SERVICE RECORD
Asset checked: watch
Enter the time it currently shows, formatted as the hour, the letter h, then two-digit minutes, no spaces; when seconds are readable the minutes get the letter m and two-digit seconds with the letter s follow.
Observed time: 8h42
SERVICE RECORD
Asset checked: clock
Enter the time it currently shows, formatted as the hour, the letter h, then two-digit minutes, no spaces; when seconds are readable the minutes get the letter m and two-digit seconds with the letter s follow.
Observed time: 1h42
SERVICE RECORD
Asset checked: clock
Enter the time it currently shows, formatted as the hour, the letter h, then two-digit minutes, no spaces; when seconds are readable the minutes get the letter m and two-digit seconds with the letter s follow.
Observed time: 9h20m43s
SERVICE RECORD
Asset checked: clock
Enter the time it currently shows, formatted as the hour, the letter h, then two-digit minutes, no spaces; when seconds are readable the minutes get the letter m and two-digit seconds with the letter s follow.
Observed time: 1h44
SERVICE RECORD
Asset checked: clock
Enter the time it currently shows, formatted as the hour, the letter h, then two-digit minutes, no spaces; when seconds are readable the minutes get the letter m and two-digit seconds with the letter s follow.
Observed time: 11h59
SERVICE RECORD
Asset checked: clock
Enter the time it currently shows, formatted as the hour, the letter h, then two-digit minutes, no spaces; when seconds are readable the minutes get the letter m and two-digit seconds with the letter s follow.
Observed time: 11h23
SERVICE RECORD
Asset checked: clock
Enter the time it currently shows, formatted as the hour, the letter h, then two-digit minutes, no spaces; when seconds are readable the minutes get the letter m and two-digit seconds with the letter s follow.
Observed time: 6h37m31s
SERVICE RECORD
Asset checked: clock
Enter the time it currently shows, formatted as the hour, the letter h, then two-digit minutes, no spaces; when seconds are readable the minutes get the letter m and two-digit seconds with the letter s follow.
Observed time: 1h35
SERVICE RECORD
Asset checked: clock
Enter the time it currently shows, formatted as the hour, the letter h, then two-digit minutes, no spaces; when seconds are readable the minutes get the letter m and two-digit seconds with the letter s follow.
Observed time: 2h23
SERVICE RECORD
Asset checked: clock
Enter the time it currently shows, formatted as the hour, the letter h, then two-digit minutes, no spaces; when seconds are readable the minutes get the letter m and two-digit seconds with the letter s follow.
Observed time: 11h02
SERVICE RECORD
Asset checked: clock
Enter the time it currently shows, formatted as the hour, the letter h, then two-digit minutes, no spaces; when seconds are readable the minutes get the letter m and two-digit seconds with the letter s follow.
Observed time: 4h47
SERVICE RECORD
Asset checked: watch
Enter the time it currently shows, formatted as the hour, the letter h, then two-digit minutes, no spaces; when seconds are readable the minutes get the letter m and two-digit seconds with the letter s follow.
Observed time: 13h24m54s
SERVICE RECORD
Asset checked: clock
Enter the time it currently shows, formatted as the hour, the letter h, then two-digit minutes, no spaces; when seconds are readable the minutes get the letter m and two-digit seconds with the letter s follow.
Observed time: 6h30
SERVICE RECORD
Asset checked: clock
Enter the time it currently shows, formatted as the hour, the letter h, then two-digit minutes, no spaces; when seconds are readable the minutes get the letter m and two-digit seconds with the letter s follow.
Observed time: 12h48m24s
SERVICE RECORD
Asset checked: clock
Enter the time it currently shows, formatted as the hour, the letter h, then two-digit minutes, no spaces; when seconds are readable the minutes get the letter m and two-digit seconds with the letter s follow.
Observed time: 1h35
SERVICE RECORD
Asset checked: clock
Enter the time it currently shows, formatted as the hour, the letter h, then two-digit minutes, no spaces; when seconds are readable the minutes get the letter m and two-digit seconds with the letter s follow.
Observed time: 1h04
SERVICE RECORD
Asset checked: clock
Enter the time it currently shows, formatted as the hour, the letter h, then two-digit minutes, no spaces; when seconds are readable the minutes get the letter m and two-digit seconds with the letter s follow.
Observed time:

= Descrição da tarefa =
Reproduza todo o material acima como lista numerada, com uma linha por item e sem as linhas em branco.

= Resposta final =
1. SERVICE RECORD
2. Asset checked: watch
3. Enter the time it currently shows, formatted as the hour, the letter h, then two-digit minutes, no spaces; when seconds are readable the minutes get the letter m and two-digit seconds with the letter s follow.
4. Observed time: 8h42
5. SERVICE RECORD
6. Asset checked: clock
7. Enter the time it currently shows, formatted as the hour, the letter h, then two-digit minutes, no spaces; when seconds are readable the minutes get the letter m and two-digit seconds with the letter s follow.
8. Observed time: 1h42
9. SERVICE RECORD
10. Asset checked: clock
11. Enter the time it currently shows, formatted as the hour, the letter h, then two-digit minutes, no spaces; when seconds are readable the minutes get the letter m and two-digit seconds with the letter s follow.
12. Observed time: 9h20m43s
13. SERVICE RECORD
14. Asset checked: clock
15. Enter the time it currently shows, formatted as the hour, the letter h, then two-digit minutes, no spaces; when seconds are readable the minutes get the letter m and two-digit seconds with the letter s follow.
16. Observed time: 1h44
17. SERVICE RECORD
18. Asset checked: clock
19. Enter the time it currently shows, formatted as the hour, the letter h, then two-digit minutes, no spaces; when seconds are readable the minutes get the letter m and two-digit seconds with the letter s follow.
20. Observed time: 11h59
21. SERVICE RECORD
22. Asset checked: clock
23. Enter the time it currently shows, formatted as the hour, the letter h, then two-digit minutes, no spaces; when seconds are readable the minutes get the letter m and two-digit seconds with the letter s follow.
24. Observed time: 11h23
25. SERVICE RECORD
26. Asset checked: clock
27. Enter the time it currently shows, formatted as the hour, the letter h, then two-digit minutes, no spaces; when seconds are readable the minutes get the letter m and two-digit seconds with the letter s follow.
28. Observed time: 6h37m31s
29. SERVICE RECORD
30. Asset checked: clock
31. Enter the time it currently shows, formatted as the hour, the letter h, then two-digit minutes, no spaces; when seconds are readable the minutes get the letter m and two-digit seconds with the letter s follow.
32. Observed time: 1h35
33. SERVICE RECORD
34. Asset checked: clock
35. Enter the time it currently shows, formatted as the hour, the letter h, then two-digit minutes, no spaces; when seconds are readable the minutes get the letter m and two-digit seconds with the letter s follow.
36. Observed time: 2h23
37. SERVICE RECORD
38. Asset checked: clock
39. Enter the time it currently shows, formatted as the hour, the letter h, then two-digit minutes, no spaces; when seconds are readable the minutes get the letter m and two-digit seconds with the letter s follow.
40. Observed time: 11h02
41. SERVICE RECORD
42. Asset checked: clock
43. Enter the time it currently shows, formatted as the hour, the letter h, then two-digit minutes, no spaces; when seconds are readable the minutes get the letter m and two-digit seconds with the letter s follow.
44. Observed time: 4h47
45. SERVICE RECORD
46. Asset checked: watch
47. Enter the time it currently shows, formatted as the hour, the letter h, then two-digit minutes, no spaces; when seconds are readable the minutes get the letter m and two-digit seconds with the letter s follow.
48. Observed time: 13h24m54s
49. SERVICE RECORD
50. Asset checked: clock
51. Enter the time it currently shows, formatted as the hour, the letter h, then two-digit minutes, no spaces; when seconds are readable the minutes get the letter m and two-digit seconds with the letter s follow.
52. Observed time: 6h30
53. SERVICE RECORD
54. Asset checked: clock
55. Enter the time it currently shows, formatted as the hour, the letter h, then two-digit minutes, no spaces; when seconds are readable the minutes get the letter m and two-digit seconds with the letter s follow.
56. Observed time: 12h48m24s
57. SERVICE RECORD
58. Asset checked: clock
59. Enter the time it currently shows, formatted as the hour, the letter h, then two-digit minutes, no spaces; when seconds are readable the minutes get the letter m and two-digit seconds with the letter s follow.
60. Observed time: 1h35
61. SERVICE RECORD
62. Asset checked: clock
63. Enter the time it currently shows, formatted as the hour, the letter h, then two-digit minutes, no spaces; when seconds are readable the minutes get the letter m and two-digit seconds with the letter s follow.
64. Observed time: 1h04
65. SERVICE RECORD
66. Asset checked: clock
67. Enter the time it currently shows, formatted as the hour, the letter h, then two-digit minutes, no spaces; when seconds are readable the minutes get the letter m and two-digit seconds with the letter s follow.
68. Observed time:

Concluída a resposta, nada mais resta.